One of my friends takes regular morning walks along the Corniche and the other Saturday morning when we met up for coffee, she was telling me the horror of the rubbish all the way along the promenade following the Friday evening crowds. I also have a photograph of a congealed mess of plastic bags in the sea, like plastic seaweed.
Yes, there is an army of expatriate workers employed to clean all this up, but why is it that there appears to be no conscience about leaving litter around the environment, and no aspiration to keep that environment clean?

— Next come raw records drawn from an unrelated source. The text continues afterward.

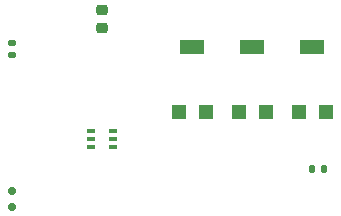
<source format=gbr>
%TF.GenerationSoftware,KiCad,Pcbnew,7.0.7*%
%TF.CreationDate,2023-09-26T16:23:54+08:00*%
%TF.ProjectId,led,6c65642e-6b69-4636-9164-5f7063625858,rev?*%
%TF.SameCoordinates,Original*%
%TF.FileFunction,Paste,Top*%
%TF.FilePolarity,Positive*%
%FSLAX46Y46*%
G04 Gerber Fmt 4.6, Leading zero omitted, Abs format (unit mm)*
G04 Created by KiCad (PCBNEW 7.0.7) date 2023-09-26 16:23:54*
%MOMM*%
%LPD*%
G01*
G04 APERTURE LIST*
G04 Aperture macros list*
%AMRoundRect*
0 Rectangle with rounded corners*
0 $1 Rounding radius*
0 $2 $3 $4 $5 $6 $7 $8 $9 X,Y pos of 4 corners*
0 Add a 4 corners polygon primitive as box body*
4,1,4,$2,$3,$4,$5,$6,$7,$8,$9,$2,$3,0*
0 Add four circle primitives for the rounded corners*
1,1,$1+$1,$2,$3*
1,1,$1+$1,$4,$5*
1,1,$1+$1,$6,$7*
1,1,$1+$1,$8,$9*
0 Add four rect primitives between the rounded corners*
20,1,$1+$1,$2,$3,$4,$5,0*
20,1,$1+$1,$4,$5,$6,$7,0*
20,1,$1+$1,$6,$7,$8,$9,0*
20,1,$1+$1,$8,$9,$2,$3,0*%
G04 Aperture macros list end*
%ADD10R,1.300000X1.300000*%
%ADD11R,2.000000X1.300000*%
%ADD12RoundRect,0.135000X0.135000X0.185000X-0.135000X0.185000X-0.135000X-0.185000X0.135000X-0.185000X0*%
%ADD13RoundRect,0.135000X-0.185000X0.135000X-0.185000X-0.135000X0.185000X-0.135000X0.185000X0.135000X0*%
%ADD14RoundRect,0.218750X0.256250X-0.218750X0.256250X0.218750X-0.256250X0.218750X-0.256250X-0.218750X0*%
%ADD15RoundRect,0.150000X0.200000X-0.150000X0.200000X0.150000X-0.200000X0.150000X-0.200000X-0.150000X0*%
%ADD16R,0.650000X0.400000*%
G04 APERTURE END LIST*
D10*
%TO.C,RV2*%
X52190000Y-45930000D03*
D11*
X53340000Y-40430000D03*
D10*
X54490000Y-45930000D03*
%TD*%
D12*
%TO.C,R2*%
X59440000Y-50800000D03*
X58420000Y-50800000D03*
%TD*%
D13*
%TO.C,R1*%
X33020000Y-40130000D03*
X33020000Y-41150000D03*
%TD*%
D14*
%TO.C,D1*%
X40640000Y-38887500D03*
X40640000Y-37312500D03*
%TD*%
D10*
%TO.C,RV1*%
X47110000Y-45930000D03*
D11*
X48260000Y-40430000D03*
D10*
X49410000Y-45930000D03*
%TD*%
D15*
%TO.C,D2*%
X33020000Y-52640000D03*
X33020000Y-54040000D03*
%TD*%
D10*
%TO.C,RV3*%
X57270000Y-45930000D03*
D11*
X58420000Y-40430000D03*
D10*
X59570000Y-45930000D03*
%TD*%
D16*
%TO.C,Q1*%
X39690000Y-47610000D03*
X39690000Y-48260000D03*
X39690000Y-48910000D03*
X41590000Y-48910000D03*
X41590000Y-48260000D03*
X41590000Y-47610000D03*
%TD*%
M02*

</source>
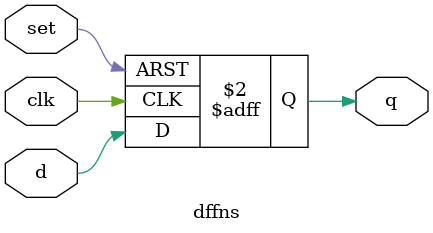
<source format=sv>
module dffns (input logic d, clk, set,
			 output q);

always_ff @(negedge clk, posedge set)
	if (set)
		q <= 1;
	else
		q <= d;
endmodule
</source>
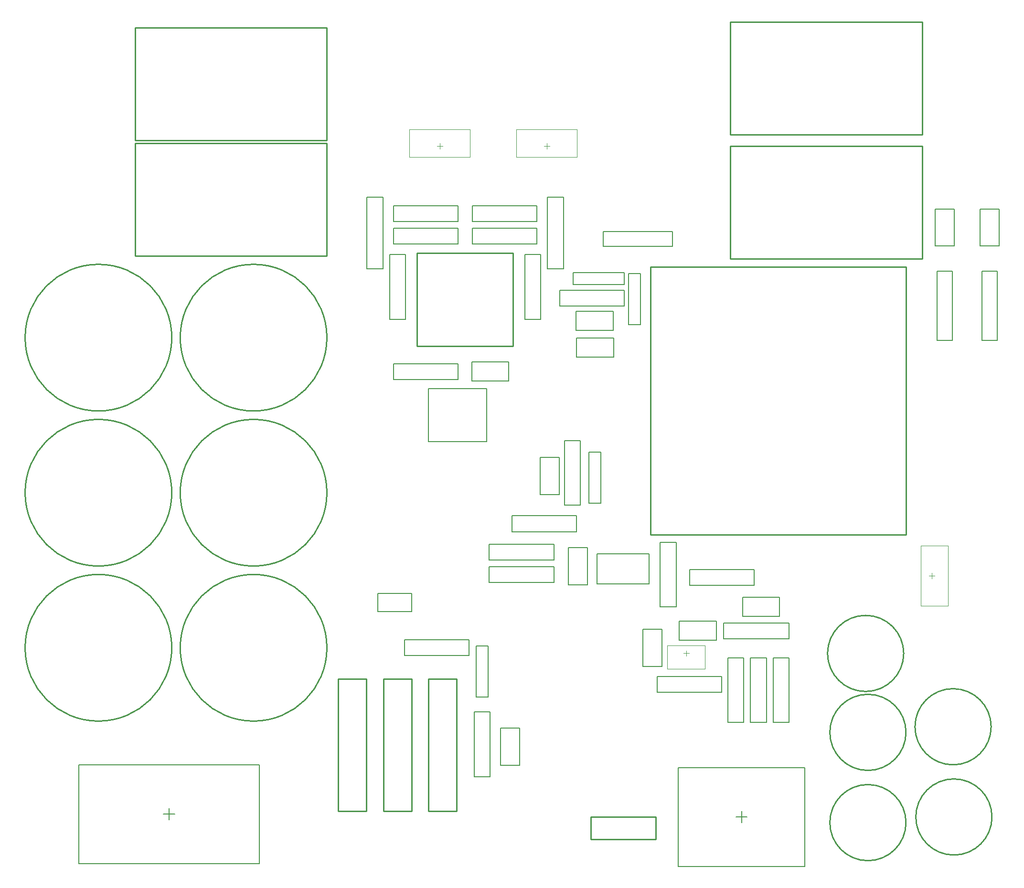
<source format=gbr>
G04*
G04 #@! TF.GenerationSoftware,Altium Limited,Altium Designer,23.6.0 (18)*
G04*
G04 Layer_Color=32768*
%FSLAX44Y44*%
%MOMM*%
G71*
G04*
G04 #@! TF.SameCoordinates,1F3C283D-9475-48EB-A570-AF6A427DC10D*
G04*
G04*
G04 #@! TF.FilePolarity,Positive*
G04*
G01*
G75*
%ADD11C,0.2000*%
%ADD12C,0.2540*%
%ADD13C,0.0500*%
%ADD14C,0.1000*%
D11*
X1536000Y507750D02*
Y622250D01*
X1564000D01*
Y507750D02*
Y622250D01*
X1536000Y507750D02*
X1564000D01*
X1004900Y1005350D02*
Y1099250D01*
X1108500D01*
Y1005350D02*
Y1099250D01*
X1004900Y1005350D02*
X1108500D01*
X1410250Y561000D02*
Y589000D01*
Y561000D02*
X1524750D01*
Y589000D01*
X1410250D02*
X1524750D01*
X895400Y1439000D02*
X924600D01*
X895400Y1312140D02*
Y1439000D01*
Y1312140D02*
X924600D01*
Y1439000D01*
X1081700Y1146900D02*
X1147500D01*
Y1113100D02*
Y1146900D01*
X1081700Y1113100D02*
X1147500D01*
X1081700D02*
Y1146900D01*
X936000Y1222750D02*
Y1337250D01*
X964000D01*
Y1222750D02*
Y1337250D01*
X936000Y1222750D02*
X964000D01*
X942750Y1384000D02*
X1057250D01*
Y1356000D02*
Y1384000D01*
X942750Y1356000D02*
X1057250D01*
X942750D02*
Y1384000D01*
X1561700Y729400D02*
X1627500D01*
Y695600D02*
Y729400D01*
X1561700Y695600D02*
X1627500D01*
X1561700D02*
Y729400D01*
X1416000Y827250D02*
X1444000D01*
X1416000Y712750D02*
Y827250D01*
Y712750D02*
X1444000D01*
Y827250D01*
X1086000Y526760D02*
X1114000D01*
X1086000Y411000D02*
Y526760D01*
Y411000D02*
X1114000D01*
Y526760D01*
X1133100Y497500D02*
X1166900D01*
X1133100Y431700D02*
Y497500D01*
Y431700D02*
X1166900D01*
Y497500D01*
X1089450Y643260D02*
X1110550D01*
X1089450Y553000D02*
Y643260D01*
Y553000D02*
X1110550D01*
Y643260D01*
X962750Y626000D02*
X1077250D01*
X962750D02*
Y654000D01*
X1077250D01*
Y626000D02*
Y654000D01*
X1253100Y751700D02*
X1286900D01*
Y817500D01*
X1253100D02*
X1286900D01*
X1253100Y751700D02*
Y817500D01*
X1304150Y753600D02*
X1395850D01*
X1304150D02*
Y806400D01*
X1395850D01*
Y753600D02*
Y806400D01*
X1227250Y796000D02*
Y824000D01*
X1112750D02*
X1227250D01*
X1112750Y796000D02*
Y824000D01*
Y796000D02*
X1227250D01*
X1112750Y756000D02*
X1227250D01*
X1112750D02*
Y784000D01*
X1227250D01*
Y756000D02*
Y784000D01*
X1152750Y874000D02*
X1267250D01*
Y846000D02*
Y874000D01*
X1152750Y846000D02*
X1267250D01*
X1152750D02*
Y874000D01*
X1359450Y1213000D02*
Y1303260D01*
X1380550D01*
Y1213000D02*
Y1303260D01*
X1359450Y1213000D02*
X1380550D01*
X1267500Y1155600D02*
X1333300D01*
X1267500D02*
Y1189400D01*
X1333300D01*
Y1155600D02*
Y1189400D01*
X1266700Y1203100D02*
X1332500D01*
X1266700D02*
Y1236900D01*
X1332500D01*
Y1203100D02*
Y1236900D01*
X1237750Y1274000D02*
X1352250D01*
Y1246000D02*
Y1274000D01*
X1237750Y1246000D02*
X1352250D01*
X1237750D02*
Y1274000D01*
X1314750Y1351550D02*
Y1378450D01*
Y1351550D02*
X1437750D01*
Y1378450D01*
X1314750D02*
X1437750D01*
X1244600Y1312140D02*
Y1439000D01*
X1215400Y1312140D02*
X1244600D01*
X1215400D02*
Y1439000D01*
X1244600D01*
X1261740Y1284450D02*
X1352000D01*
X1261740D02*
Y1305550D01*
X1352000D01*
Y1284450D02*
Y1305550D01*
X1176000Y1222750D02*
Y1337250D01*
X1204000D01*
Y1222750D02*
Y1337250D01*
X1176000Y1222750D02*
X1204000D01*
X1082750Y1396000D02*
X1197250D01*
X1082750D02*
Y1424000D01*
X1197250D01*
Y1396000D02*
Y1424000D01*
X1082750Y1356000D02*
X1197250D01*
X1082750D02*
Y1384000D01*
X1197250D01*
Y1356000D02*
Y1384000D01*
X1203100Y911700D02*
X1236900D01*
Y977500D01*
X1203100D02*
X1236900D01*
X1203100Y911700D02*
Y977500D01*
X1274000Y892750D02*
Y1007250D01*
X1246000Y892750D02*
X1274000D01*
X1246000D02*
Y1007250D01*
X1274000D01*
X915000Y736000D02*
X975000D01*
Y704000D02*
Y736000D01*
X915000Y704000D02*
X975000D01*
X915000D02*
Y736000D01*
X942750Y1116000D02*
X1057250D01*
X942750D02*
Y1144000D01*
X1057250D01*
Y1116000D02*
Y1144000D01*
X1604000Y507750D02*
Y622250D01*
X1576000Y507750D02*
X1604000D01*
X1576000D02*
Y622250D01*
X1604000D01*
X1528240Y656000D02*
Y684000D01*
Y656000D02*
X1644000D01*
Y684000D01*
X1528240D02*
X1644000D01*
X1644000Y507750D02*
Y622250D01*
X1616000Y507750D02*
X1644000D01*
X1616000D02*
Y622250D01*
X1644000D01*
X1467750Y779000D02*
X1582250D01*
Y751000D02*
Y779000D01*
X1467750Y751000D02*
X1582250D01*
X1467750D02*
Y779000D01*
X1385005Y672685D02*
X1418805D01*
X1385005Y606885D02*
Y672685D01*
Y606885D02*
X1418805D01*
Y672685D01*
X1449405Y653285D02*
Y687085D01*
Y653285D02*
X1515205D01*
Y687085D01*
X1449405D02*
X1515205D01*
X1983100Y1352500D02*
Y1418300D01*
X2016900D01*
Y1352500D02*
Y1418300D01*
X1983100Y1352500D02*
X2016900D01*
X384875Y257500D02*
Y432500D01*
X705130D01*
Y257500D02*
Y432500D01*
X384875Y257500D02*
X705130D01*
X535000Y345000D02*
X555000D01*
X545000Y335000D02*
Y355000D01*
X1447500Y252500D02*
Y427500D01*
X1672500D01*
Y252500D02*
Y427500D01*
X1447500Y252500D02*
X1672500D01*
X1550000Y340000D02*
X1570000D01*
X1560000Y330000D02*
Y350000D01*
X1057250Y1396000D02*
Y1424000D01*
X942750D02*
X1057250D01*
X942750Y1396000D02*
Y1424000D01*
Y1396000D02*
X1057250D01*
X1906550Y1307750D02*
X1933450D01*
X1906550Y1184750D02*
Y1307750D01*
Y1184750D02*
X1933450D01*
Y1307750D01*
X1986550Y1184750D02*
X2013450D01*
Y1307750D01*
X1986550D02*
X2013450D01*
X1986550Y1184750D02*
Y1307750D01*
X1903100Y1352500D02*
Y1418300D01*
X1936900D01*
Y1352500D02*
Y1418300D01*
X1903100Y1352500D02*
X1936900D01*
X1289450Y896740D02*
Y987000D01*
X1310550D01*
Y896740D02*
Y987000D01*
X1289450Y896740D02*
X1310550D01*
D12*
X550000Y640000D02*
G03*
X550000Y640000I-130000J0D01*
G01*
Y915000D02*
G03*
X550000Y915000I-130000J0D01*
G01*
X825000Y640000D02*
G03*
X825000Y640000I-130000J0D01*
G01*
Y915000D02*
G03*
X825000Y915000I-130000J0D01*
G01*
X550000Y1190000D02*
G03*
X550000Y1190000I-130000J0D01*
G01*
X825000D02*
G03*
X825000Y1190000I-130000J0D01*
G01*
X2002500Y500000D02*
G03*
X2002500Y500000I-67500J0D01*
G01*
X1851544Y329970D02*
G03*
X1851544Y329970I-67500J0D01*
G01*
X1847500Y630000D02*
G03*
X1847500Y630000I-67500J0D01*
G01*
X2003985Y339970D02*
G03*
X2003985Y339970I-67500J0D01*
G01*
X1851545Y490000D02*
G03*
X1851545Y490000I-67500J0D01*
G01*
X1055000Y350000D02*
Y585000D01*
X1005000Y350000D02*
Y585000D01*
X1055000D01*
X1005000Y350000D02*
X1055000D01*
X925000D02*
X975000D01*
X925000Y585000D02*
X975000D01*
X925000Y350000D02*
Y585000D01*
X975000Y350000D02*
Y585000D01*
X895000Y350000D02*
Y585000D01*
X845000Y350000D02*
Y585000D01*
X895000D01*
X845000Y350000D02*
X895000D01*
X825000Y1540000D02*
Y1740000D01*
X485000Y1540000D02*
Y1740000D01*
Y1540000D02*
X825000D01*
X485000Y1740000D02*
X825000D01*
Y1335000D02*
Y1535000D01*
X485000Y1335000D02*
Y1535000D01*
Y1335000D02*
X825000D01*
X485000Y1535000D02*
X825000D01*
X1540000Y1330000D02*
Y1530000D01*
X1880000Y1330000D02*
Y1530000D01*
X1540000D02*
X1880000D01*
X1540000Y1330000D02*
X1880000D01*
X1540000Y1550000D02*
Y1750000D01*
X1880000Y1550000D02*
Y1750000D01*
X1540000D02*
X1880000D01*
X1540000Y1550000D02*
X1880000D01*
X1155000Y1175000D02*
Y1340000D01*
X985000Y1175000D02*
Y1340000D01*
X1155000D01*
X985000Y1175000D02*
X1155000D01*
X1398700Y1315500D02*
X1851700D01*
X1398700Y840500D02*
X1851700D01*
Y1315500D01*
X1398700Y840500D02*
Y1315500D01*
X1293000Y300000D02*
Y340000D01*
X1408000Y300000D02*
Y340000D01*
X1293000D02*
X1408000D01*
X1293000Y300000D02*
X1408000D01*
D13*
X1877500Y714000D02*
Y821000D01*
X1926500Y714000D02*
Y821000D01*
X1877500D02*
X1926500D01*
X1877500Y714000D02*
X1926500D01*
X1078500Y1510000D02*
Y1559000D01*
X971500Y1510000D02*
Y1559000D01*
X1078500D01*
X971500Y1510000D02*
X1078500D01*
X1161100Y1510000D02*
X1268100D01*
X1161100Y1559000D02*
X1268100D01*
X1161100Y1510000D02*
Y1559000D01*
X1268100Y1510000D02*
Y1559000D01*
X1428505Y602435D02*
X1495305D01*
X1428505D02*
Y644435D01*
X1495305D01*
Y602435D02*
Y644435D01*
D14*
X1892500Y767500D02*
X1902500D01*
X1897500Y762500D02*
Y772500D01*
X1020000Y1530000D02*
X1030000D01*
X1025000Y1525000D02*
Y1535000D01*
X1214600Y1525000D02*
Y1535000D01*
X1209600Y1530000D02*
X1219600D01*
X1461905Y625185D02*
Y635185D01*
X1456905Y630185D02*
X1466905D01*
M02*

</source>
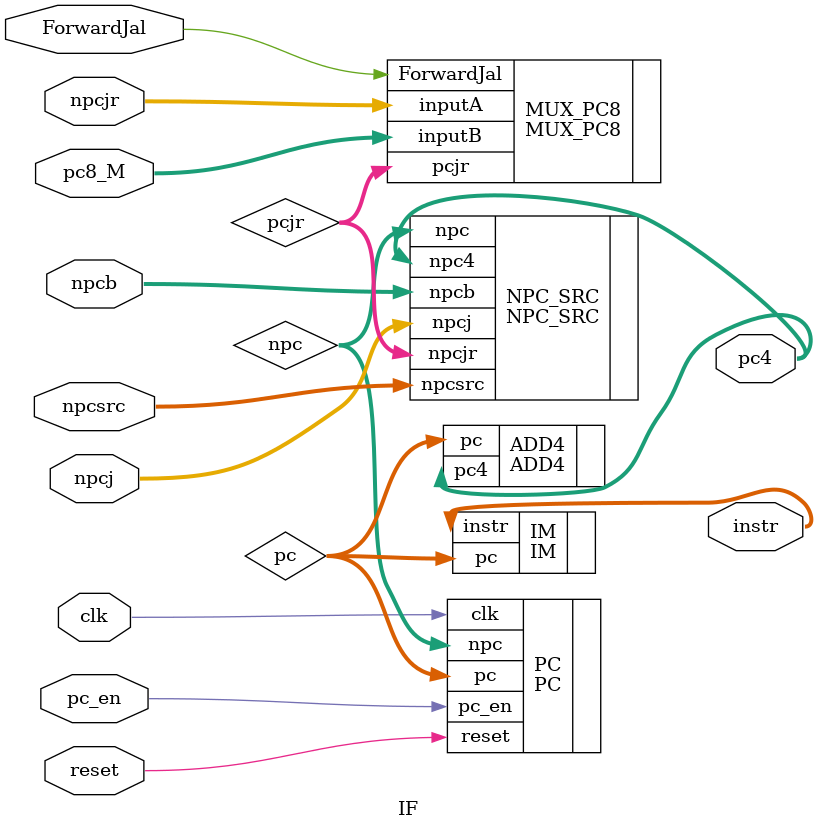
<source format=v>
`timescale 1ns / 1ps
module IF(
	 input clk,
	 input reset,
	 input pc_en,
	 input ForwardJal,
	 input [1:0] npcsrc,
	 input [31:0] npcb,
	 input [31:0] npcj,
	 input [31:0] npcjr,	//¶Á³öµÄRD 
	 input [31:0] pc8_M,	//pc+8
	 output [31:0] instr,
	 output [31:0] pc4
    );
	 
	 wire [31:0] pc;
	 wire [31:0] npc;
	 wire [31:0] pcjr;
	 IM IM(.pc(pc), .instr(instr));
	 PC PC(.clk(clk), .reset(reset), .pc_en(pc_en), .npc(npc), .pc(pc));
	 ADD4 ADD4(.pc(pc), .pc4(pc4));
	 NPC_SRC NPC_SRC(.npcsrc(npcsrc), .npc4(pc4), .npcb(npcb), .npcj(npcj), .npcjr(pcjr), .npc(npc));
	 MUX_PC8 MUX_PC8(.inputA(npcjr), .inputB(pc8_M), .ForwardJal(ForwardJal), .pcjr(pcjr));

endmodule

</source>
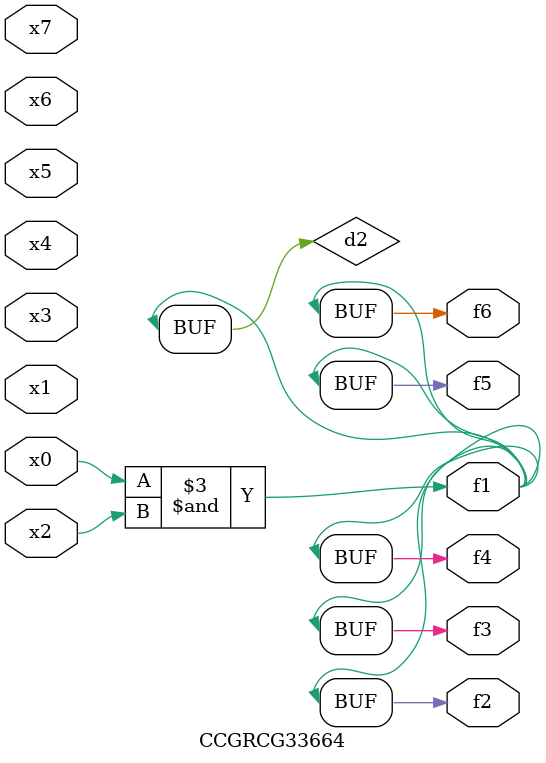
<source format=v>
module CCGRCG33664(
	input x0, x1, x2, x3, x4, x5, x6, x7,
	output f1, f2, f3, f4, f5, f6
);

	wire d1, d2;

	nor (d1, x3, x6);
	and (d2, x0, x2);
	assign f1 = d2;
	assign f2 = d2;
	assign f3 = d2;
	assign f4 = d2;
	assign f5 = d2;
	assign f6 = d2;
endmodule

</source>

The Council of Ministers has very recently advised the General Authority of Civil Aviation to impose a SR 200 fine on anyone who is caught violating the ‘No Smoking' ban within the Kingdom's airports. This regulation was introduced in August 2003 but blatantly disregarded and so, like Singapore, the authorities are having to get tough.
Isn't it about time that a similar campaign and fine were introduced over littering in the Kingdom? Shouldn't the inhabitants of the Kingdom be instructed to either take their own litter home with them, or dispose of it in one of many bins provided by the Municipalities – or pay a fine? It is time for people to learn to take a pride in their towns, Cities and environment and to “KEEP SAUDI ARABIA CLEAN.”